You Should Be Dancing

The brothers Gibb are celebrated in a show coming to Centennial Hall

Although Matt Baldoni's training was in classical and jazz guitar, he's a rock 'n' roll guy through and through. He has been playing professionally, often as a sideman, since his late teens. In fact, he was in the orchestra pit so much that he stopped shaving and getting his hair cut because his appearance wasn't a problem.

But his hairy head turned out to be a blessing when he was asked to audition for The Australian Bee Gees Show, which will set up shop next week in Centennial Hall, compliments of Broadway in Tucson.

"I guess I looked the part," Baldoni said in a phone interview from his home in Las Vegas. So for the last 18 months, he's been Barry Gibb in the touring tribute show.

We know the Bee Gees—the disco guys, right? Saturday Night Fever and such. Well, unless you are a huge fan, perhaps you didn't know that the group, consisting of brothers Maurice, Robin and Barry Gibb, was formed in 1958. And although there were various stages in their four-plus decades of making music, they are among the best-selling acts of all time, with more than 220 million records sold. Their unique sound featured tight harmonies and Barry's falsetto, and they wrote all their own material, plus hundreds of songs for other artists. Their songs and sound are deeply embedded in our music sensibility.

This touring version is an outgrowth of The Australian Bee Gees Show, which originated in Melbourne 17 years ago. "It's had a Las Vegas company now for a little over three years, and when they hired me I was the first American," Baldoni says.

Baldoni explains the history of this tribute show. "They performed their first hotel engagement in Hong Kong not long after they formed the group, and it was sold out for weeks. So they wanted to keep going, and now all these years they still have the same cast, which is rare."

Baldoni says that most tribute artists think that Las Vegas is the ultimate place to be.

"In that area, the tribute show, the best ones are here. So they got themselves here and opened a show at the Excalibur Hotel, which is still there running six, maybe seven nights a week year-round. But they had all these international contacts that they wanted to keep so they decided it was time to put together a second cast, and that's when they got me."

The Bee Gees were actually still touring and recording when the Australian show was born. So how did they feel about the tribute band? Did they approve?

"These tribute shows really can't happen legally without a certain amount of permission," Baldoni says. "These artists also make money from the tribute shows. The guys couldn't have sustained this for 17 years, and I certainly wouldn't have kept my job in this kind of capacity unless we were all treating it as a tribute that was respectful and authentic and not some sort of joke."

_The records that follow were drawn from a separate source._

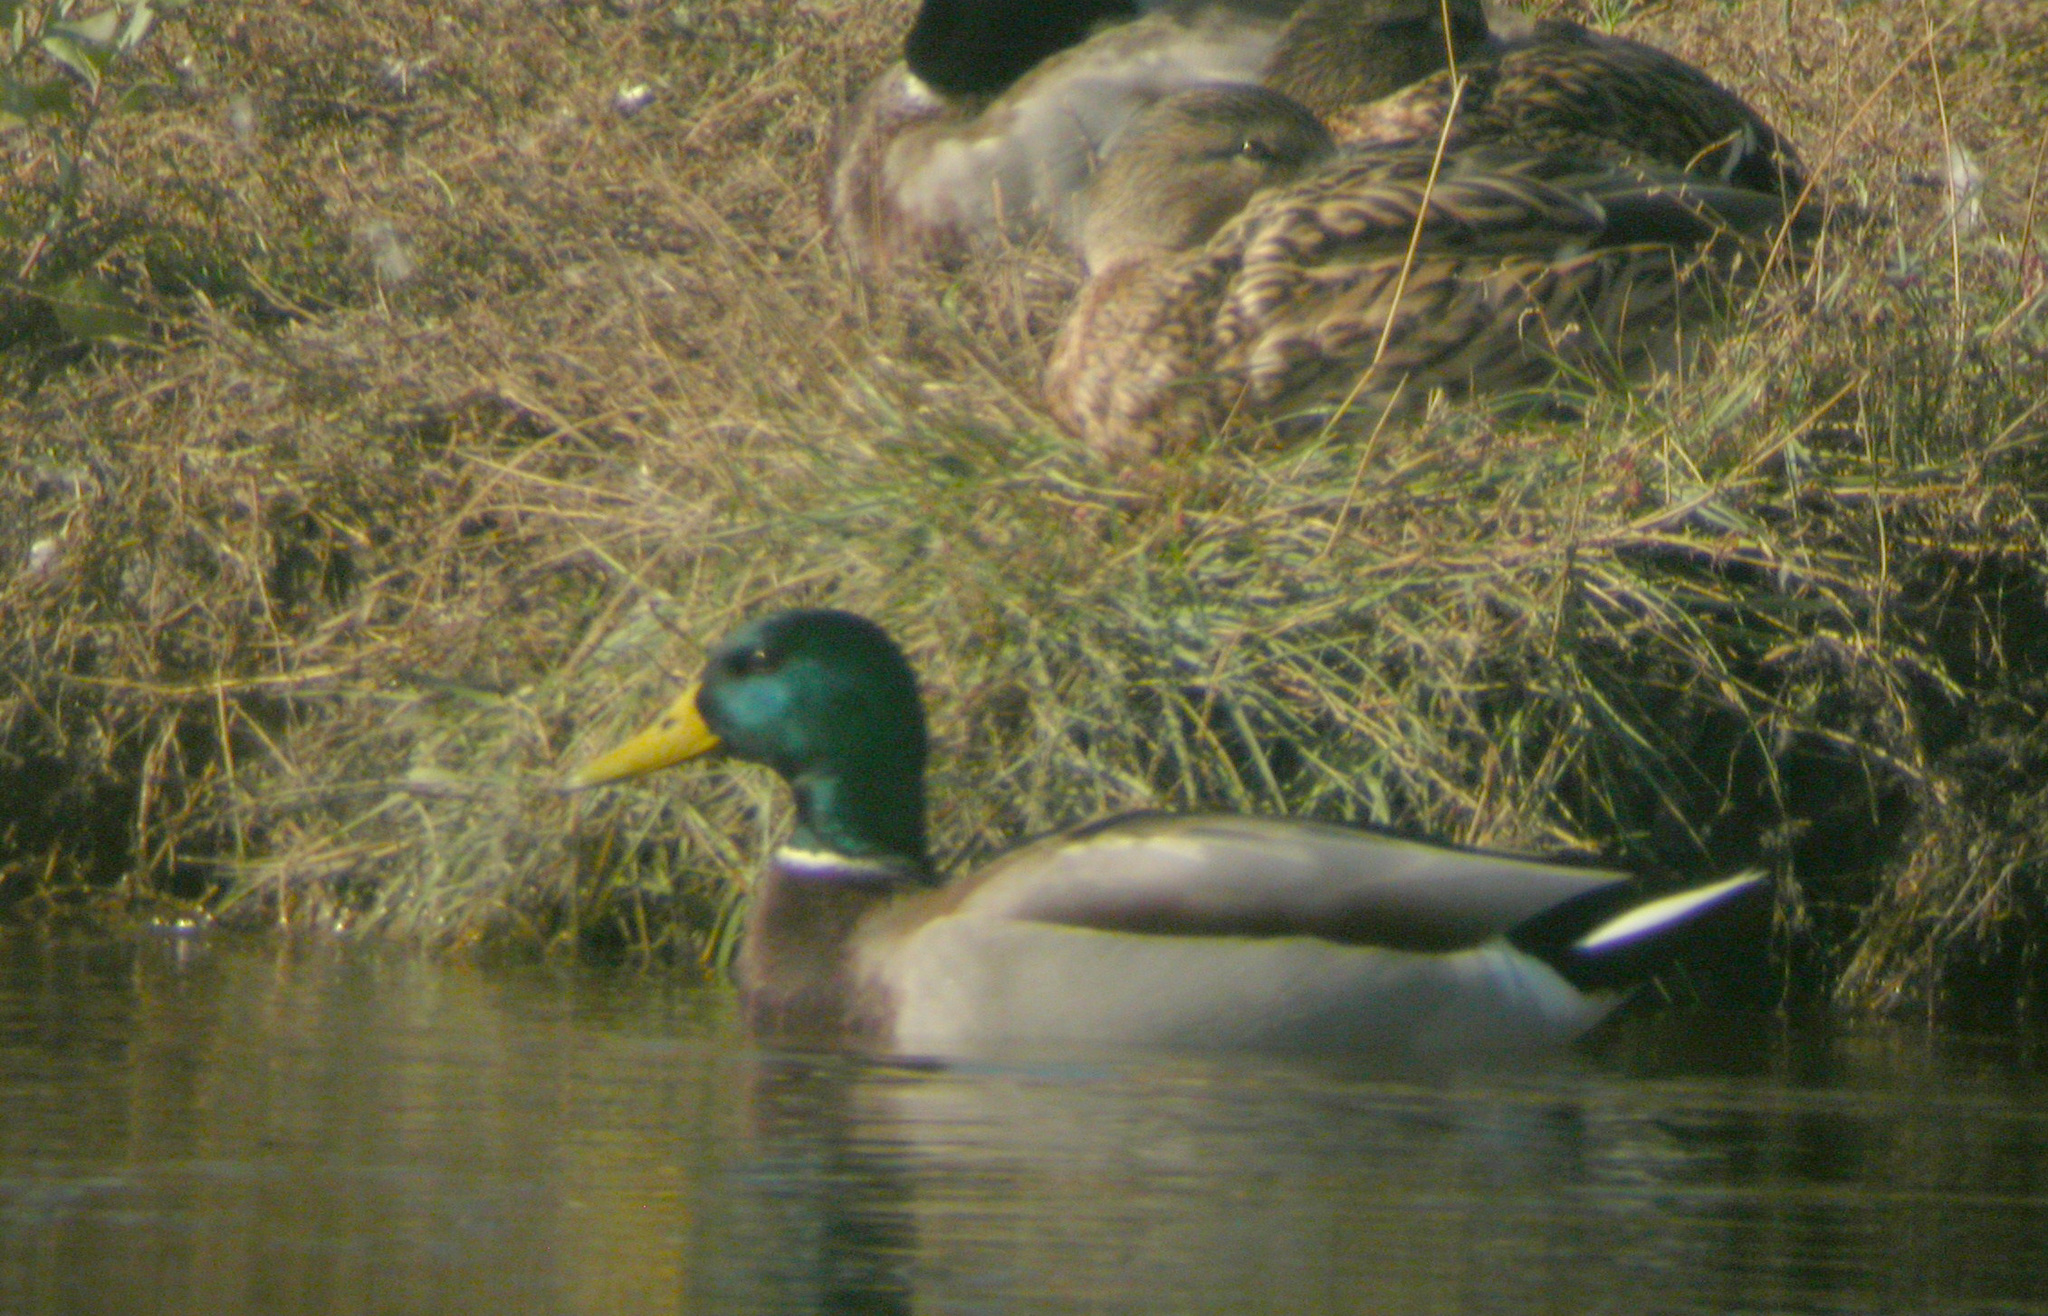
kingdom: Animalia
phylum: Chordata
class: Aves
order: Anseriformes
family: Anatidae
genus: Anas
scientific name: Anas platyrhynchos
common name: Mallard
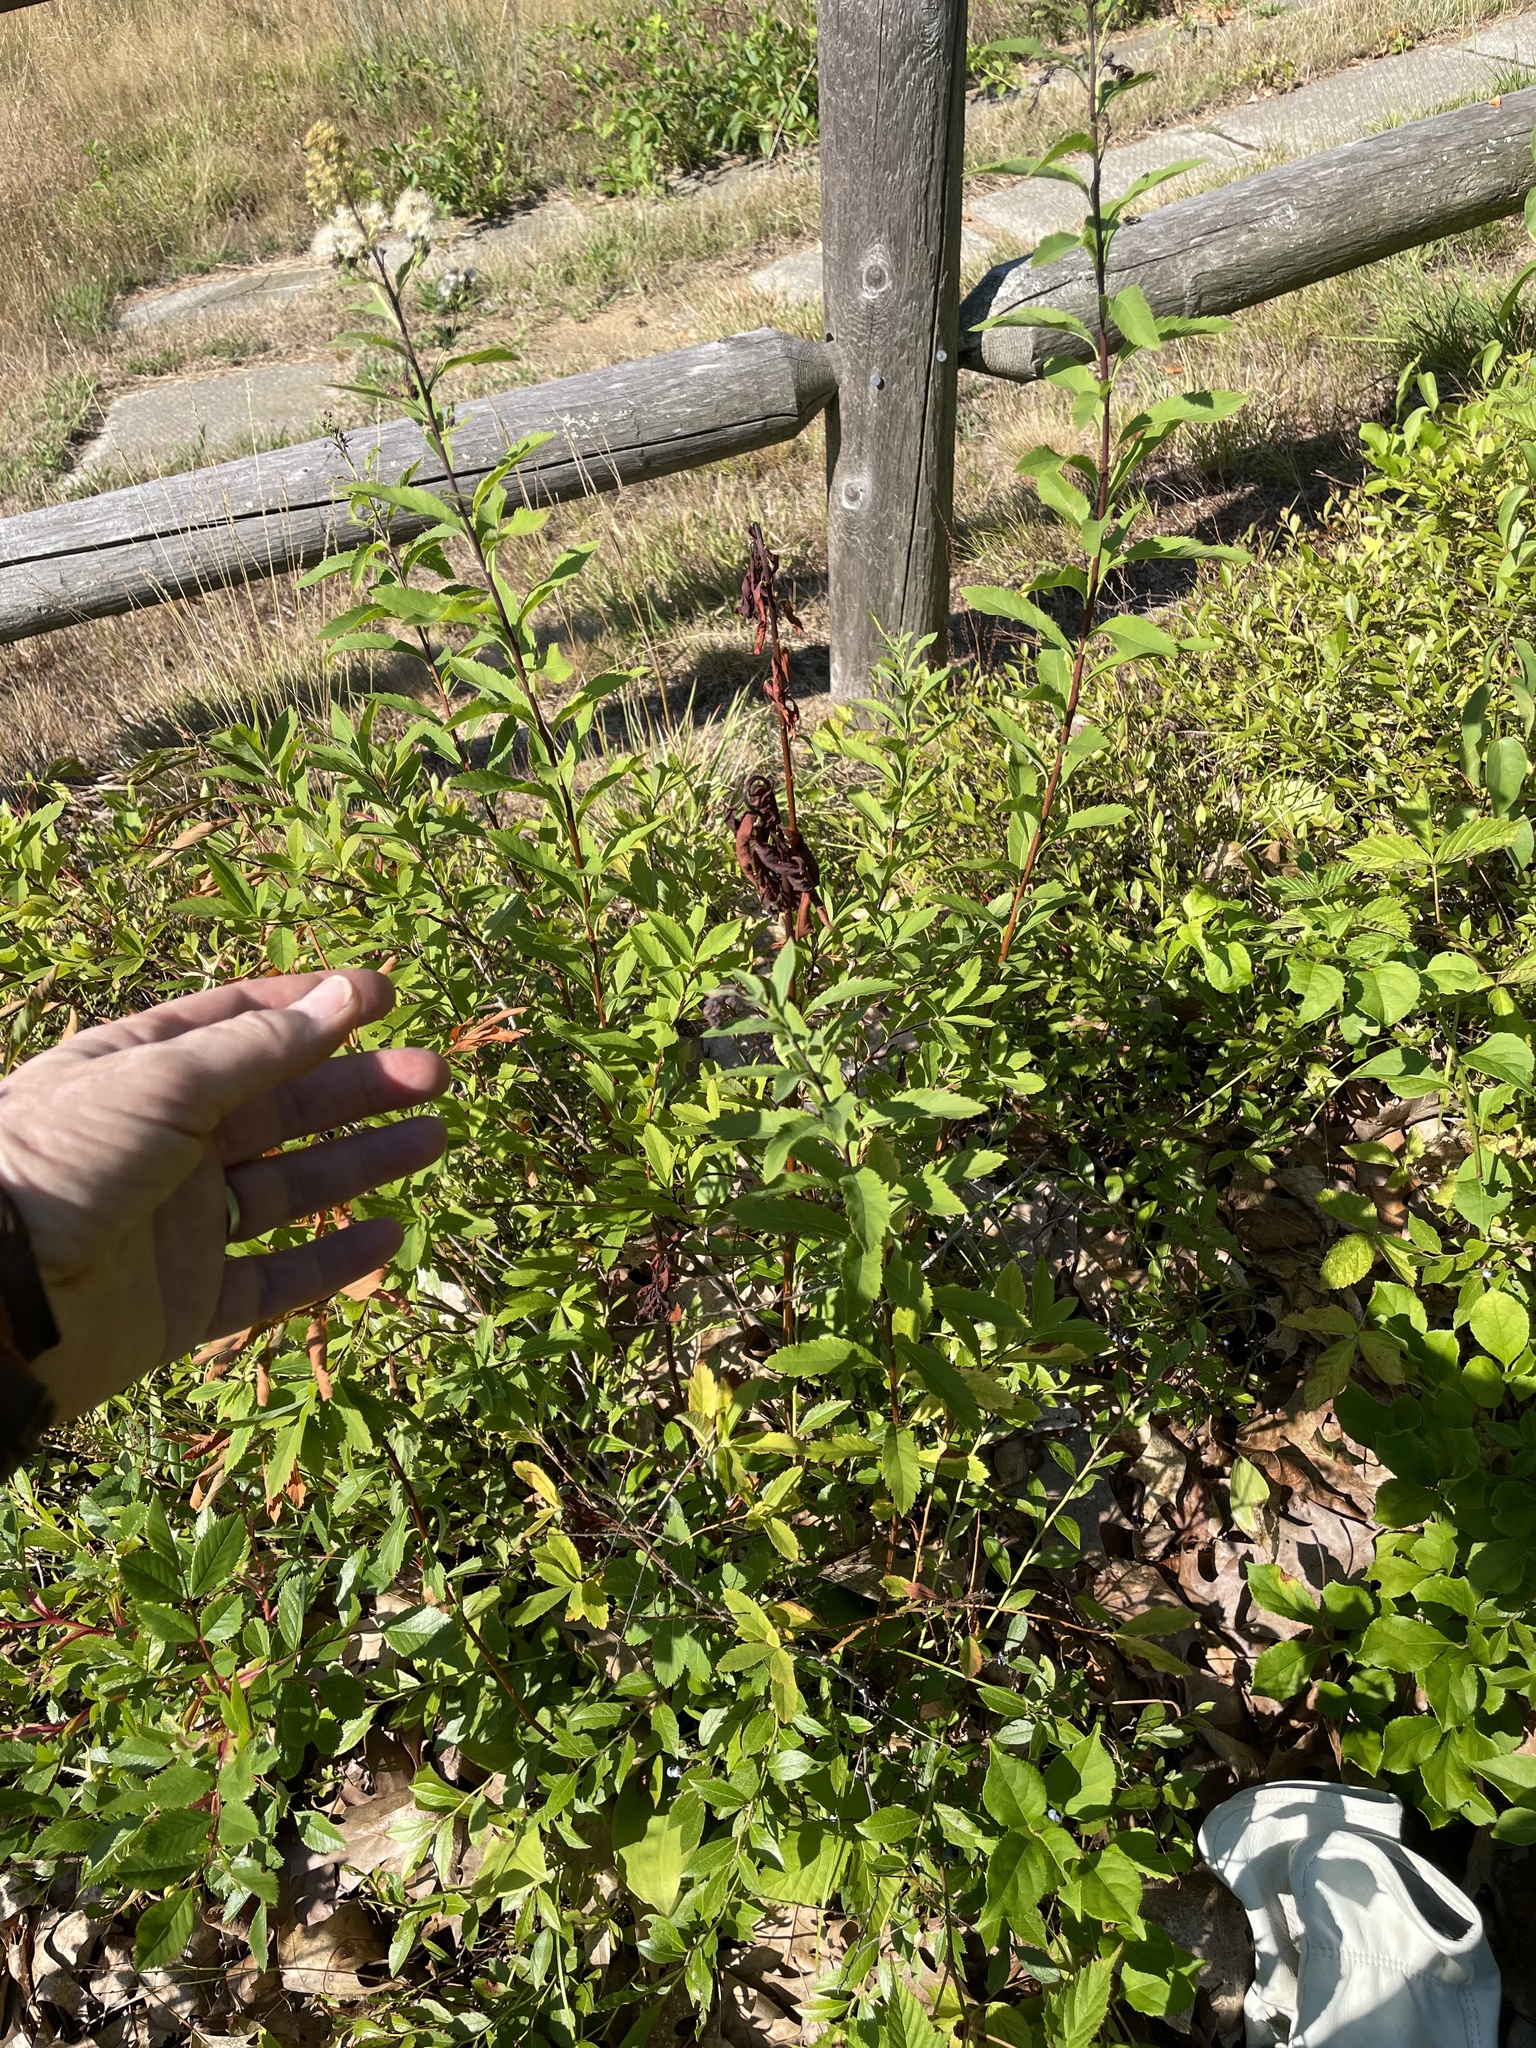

The show we'll see here is different from the Las Vegas show, Baldoni says. "In Las Vegas the show is more intimate. The one you'll see in Tucson is a much larger production. There are set changes and period-correct costume changes. It's an entire gigantic multimedia event with video segments that tie in to the events occurring when these songs were hit records, and a crazy amount of lighting and special effects."

Baldoni became familiar with the Bee Gees when he was a kid, after his mother introduced him to her collection of LPs. But when he became serious about a career in music, "I realized that the Bee Gees material was something that every professional musician had to know something about.

"I had no idea of the depth of their artistry until I was put in the professional position of having to learn an entire show's worth of their music. The Bee Gees and their music have changed my life."

Baldoni says that the physical demands of performing seven or eight times a week, especially with the demands of singing in falsetto (he's a natural baritone) has meant taking better care of himself—no smoking, no drinking, getting enough sleep and staying in shape. It's necessary, he says, because he wants "to maintain a respectful and authentic portrayal of this man.

"I want to be here a long time. I like this music. I like how audiences connect with Bee Gees music, and I feel very privileged that I get to do that for them in some small way. This (experience) has taught me, really, about music and being a musician, because one thing that separates the Bee Gees from a lot of other groups is that they wrote all of their own songs; they played all of their own instruments—they did everything themselves. That requires a huge amount of talent. Having that legacy as an influence on my own personal musicianship—I'd say is the way it's changed my life the most."

Baldoni says the Bee Gees appeal is timeless, not just for those who lived through the decades in which they were so popular.

"I was in the produce section store in the grocery store yesterday and I—you know, this beard and hair thing is a part of my costume that I can't take off—and this gal came up to me, she was in her early 20s, who said, 'Excuse me, are you the guy from the Bee Gees show?' And I said, yeah, that's me. She said, 'My mom dragged me to that show, and I never thought in a million years that I would become a fan of that kind of music, but you guys blew my mind.'

"Wow!" Baldoni says. "What a great testament to the brothers Gibb."